Relationship between anosmia/ageusia and antibody readings

As only a minority of the HCWs studied had a prior positive PCR test (245/11,475, 2.1%), and these individuals had all been sufficiently symptomatic to access the test (fever ≥37.8 °C or a new persistent cough), we investigated other less stringent clinical markers of possible Covid-19. A total of 991/11,475 (8.6%) staff reported loss of smell/taste. In those with anosmia/ageusia who could recall a date of symptom onset, the large majority, 801/811 (99%), underwent serum sampling for serology ≥14 days after their symptom onset; a median (IQR) 40 (38–70) days later.

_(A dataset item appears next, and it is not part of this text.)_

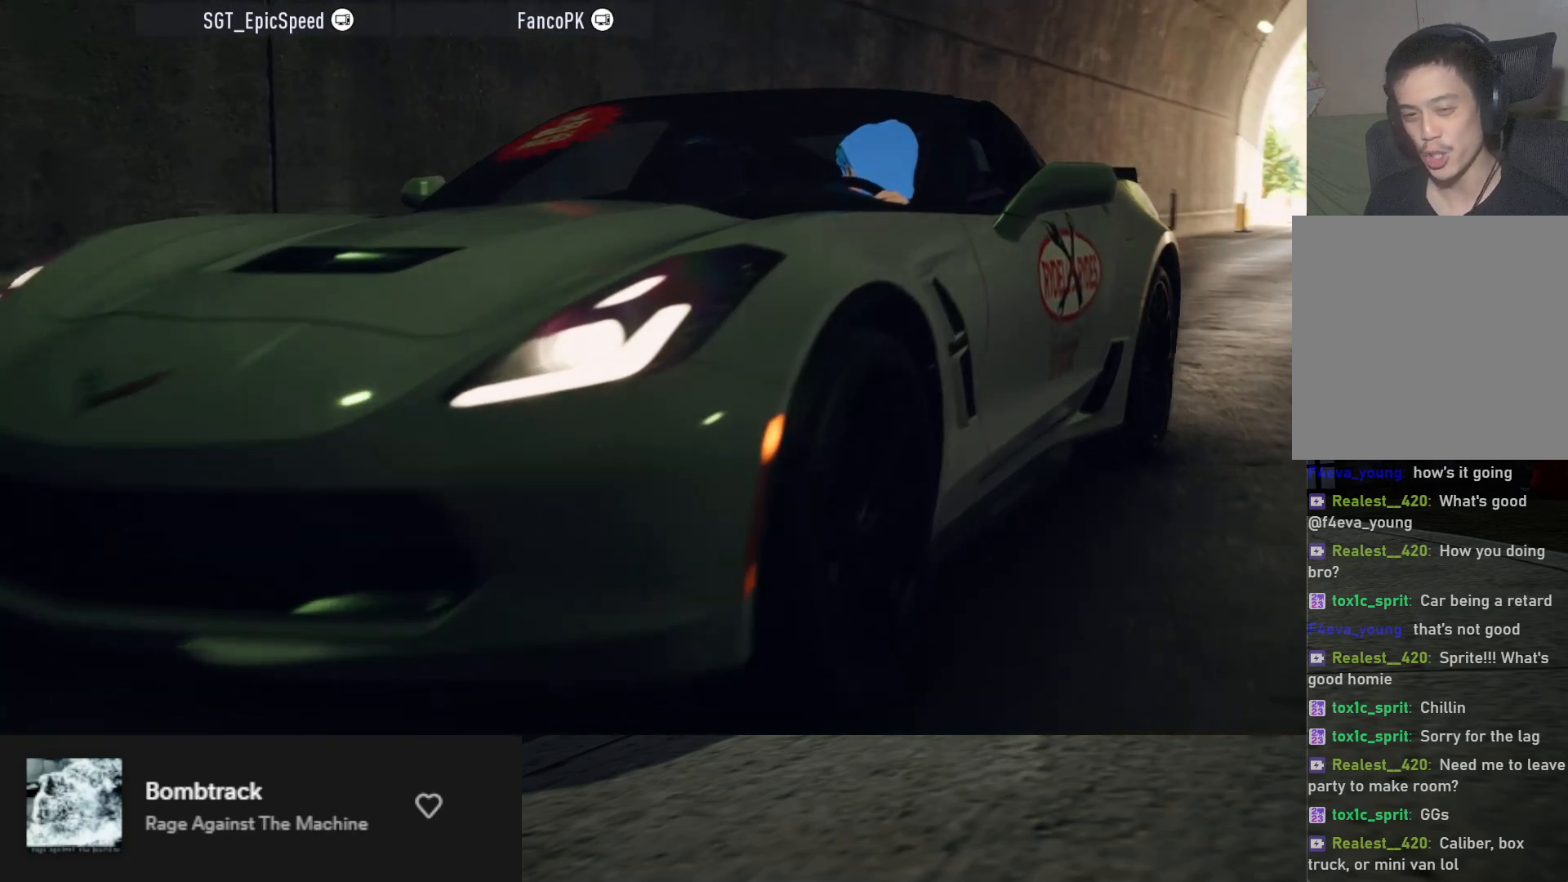
{"buttons": [], "left_stick": "center", "right_stick": "center", "events": []}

The proportion of staff reporting loss of smell/taste increased at antibody readings below the diagnostic threshold for both the Oxford ELISA (Fig. 2a) and Abbott CMIA (Fig. 2b), consistent with possible Covid-19 in those classified as having high negative (equivocal) antibody readings. The diagnostic threshold for detection of antibody by the Oxford ELISA is 8 million. However, from readings of 4 million and above the proportion of staff reporting loss of smell/taste started to rise from a baseline of ~ 4 to 30% at 7 million (0–3 million vs. 4 million: exact p = 0.15 and vs. 5 million: p = 0.009). Similarly, Abbott CMIA readings of 0.2 and above (diagnostic threshold 1.4) were associated with increased loss of smell/taste (< 0.2 vs. 0.2–0.39: p < 0.001). Similar trends, albeit with less power in some instances, were seen for antibody readings and self-reported fever, myalgia and new persistent cough (Supplementary Figures S2, S3 and S4).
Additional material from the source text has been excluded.